De uns anos para cá, um dos meus sonhos é passar o Carnaval no Rio de Janeiro. Mas não no Sambódromo para ver o desfile das escolas de samba (“Beija-flor de Nilópolis, nota… Dez!”). O que quero mesmo é tirar os quatro dias de folia para curtir os blocos de rua, o caos e a imprevisibilidade coletiva no calor desértico de 40º. Sentir e viver, enfim, a atmosfera hedonista dos quatro dias de festa numa cidade que transpira o Carnaval.

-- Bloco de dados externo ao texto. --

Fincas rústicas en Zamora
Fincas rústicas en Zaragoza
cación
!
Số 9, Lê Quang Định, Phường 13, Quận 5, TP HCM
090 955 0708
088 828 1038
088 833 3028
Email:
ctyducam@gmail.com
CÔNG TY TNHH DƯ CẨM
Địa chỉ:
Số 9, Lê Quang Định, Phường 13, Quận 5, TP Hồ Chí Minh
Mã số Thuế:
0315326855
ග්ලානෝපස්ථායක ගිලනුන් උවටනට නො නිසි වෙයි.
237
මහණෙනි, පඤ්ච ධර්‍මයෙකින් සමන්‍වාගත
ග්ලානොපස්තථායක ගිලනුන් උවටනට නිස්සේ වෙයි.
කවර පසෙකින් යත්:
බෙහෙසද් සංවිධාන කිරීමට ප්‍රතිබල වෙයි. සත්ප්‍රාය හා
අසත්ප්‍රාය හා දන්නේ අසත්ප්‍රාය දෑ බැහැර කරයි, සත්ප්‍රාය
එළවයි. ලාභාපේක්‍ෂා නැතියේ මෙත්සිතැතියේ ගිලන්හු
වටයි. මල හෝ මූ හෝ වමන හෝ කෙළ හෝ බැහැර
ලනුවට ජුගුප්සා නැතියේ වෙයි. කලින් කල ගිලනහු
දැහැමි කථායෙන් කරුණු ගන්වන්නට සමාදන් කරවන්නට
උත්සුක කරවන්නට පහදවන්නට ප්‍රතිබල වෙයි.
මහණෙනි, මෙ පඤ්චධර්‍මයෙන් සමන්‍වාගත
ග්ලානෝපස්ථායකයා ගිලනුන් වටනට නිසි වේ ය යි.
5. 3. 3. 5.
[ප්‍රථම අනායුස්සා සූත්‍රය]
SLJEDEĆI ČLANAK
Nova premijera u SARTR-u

Se fosse outra pessoa que dissesse isso, talvez a revelação não fosse tão incrível assim. Mas vindo de mim, é. Se olharmos para trás, uns dez anos, mais ou menos, poderíamos me diagnosticar como um típico alérgico ao Carnaval. Tinha rinite à folia. Só em ouvir a palavra “abadá”, a minha pele já coçava, e o nariz entupia – bem que podiam ser os ouvidos – ao primeiro acorde de um cavaquinho.
Diante dessa situação crítica, o único lugar capaz de me refugiar desse bombardeio de axés e coreografias era o meu quarto, um bunker blindado com uma grossa camada de música, livros e videogames.
É verdade que quando tinha 17 anos e vivia no interior as opções eram poucas: ou eu corria para as montanhas, ou fazia o que fazia ou ligava no modo “tanto faz” e entrava em algum bloco de carnaval, desses que tem nas festas de salão. Aliás, até hoje as folias em clubes fechados não me atraem, não. Em geral a música é ruim e o clima é claustrofóbico. Quase uma tortura chinesa.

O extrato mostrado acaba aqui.